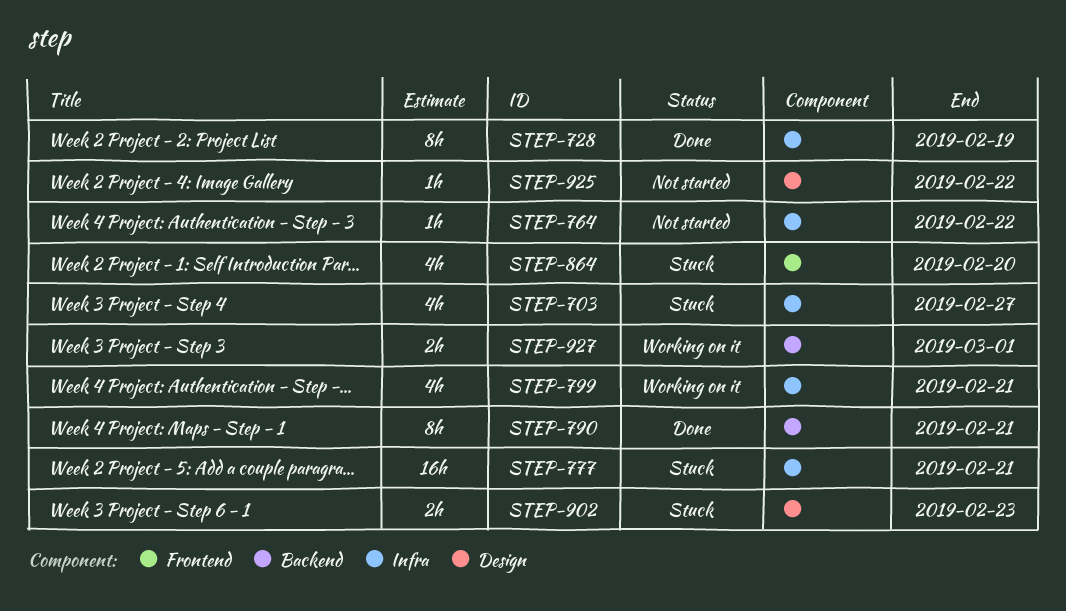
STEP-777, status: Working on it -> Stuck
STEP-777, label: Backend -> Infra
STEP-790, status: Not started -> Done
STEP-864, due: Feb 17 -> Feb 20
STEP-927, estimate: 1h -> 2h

::::::::::

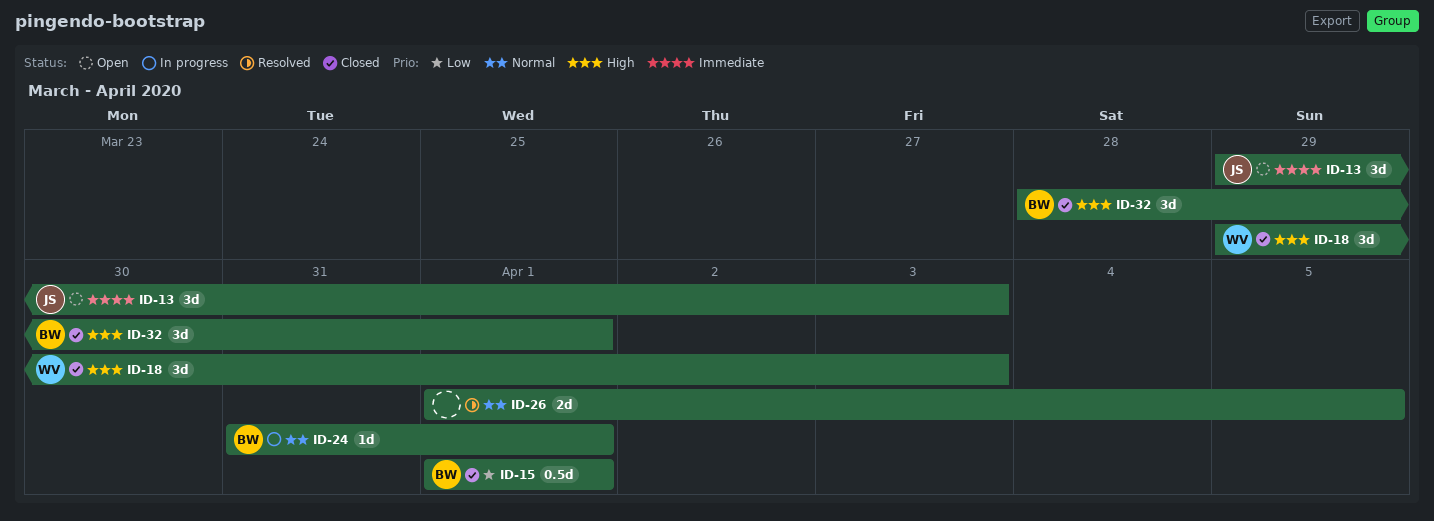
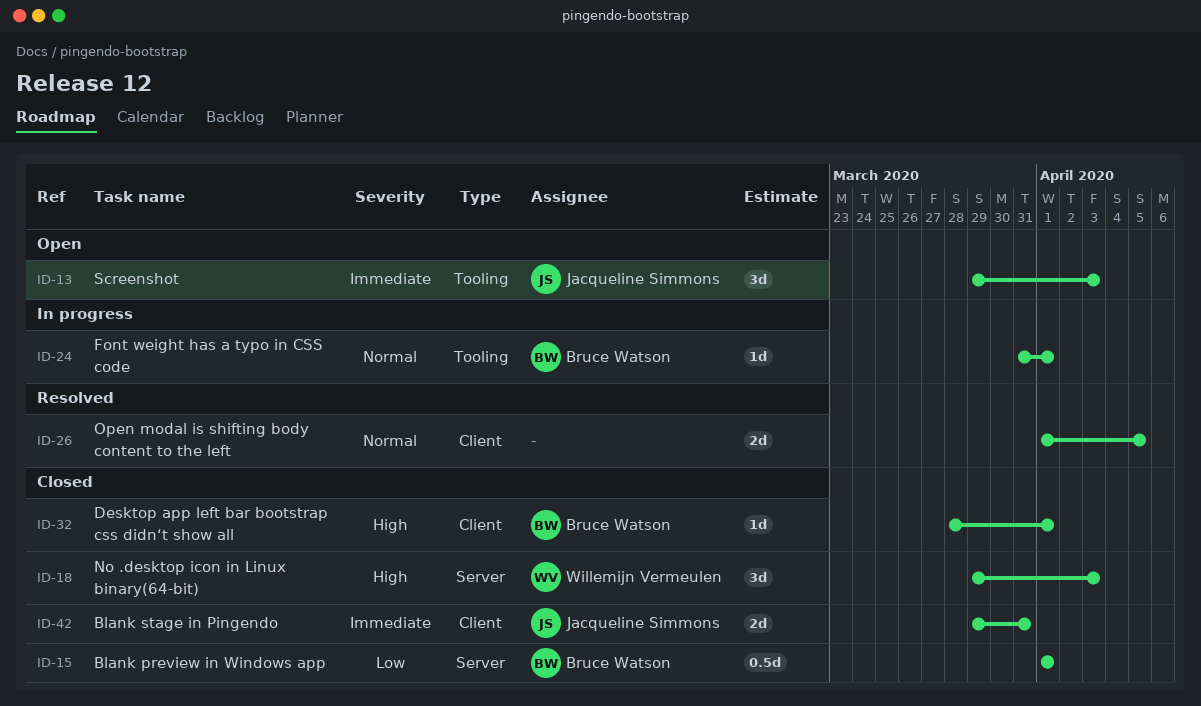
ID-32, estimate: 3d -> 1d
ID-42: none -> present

::::::::::

**Instruction**
The answer consists of every line above in which the word "STEP" occurs.

**Written answer**
STEP-777, status: Working on it -> Stuck
STEP-777, label: Backend -> Infra
STEP-790, status: Not started -> Done
STEP-864, due: Feb 17 -> Feb 20
STEP-927, estimate: 1h -> 2h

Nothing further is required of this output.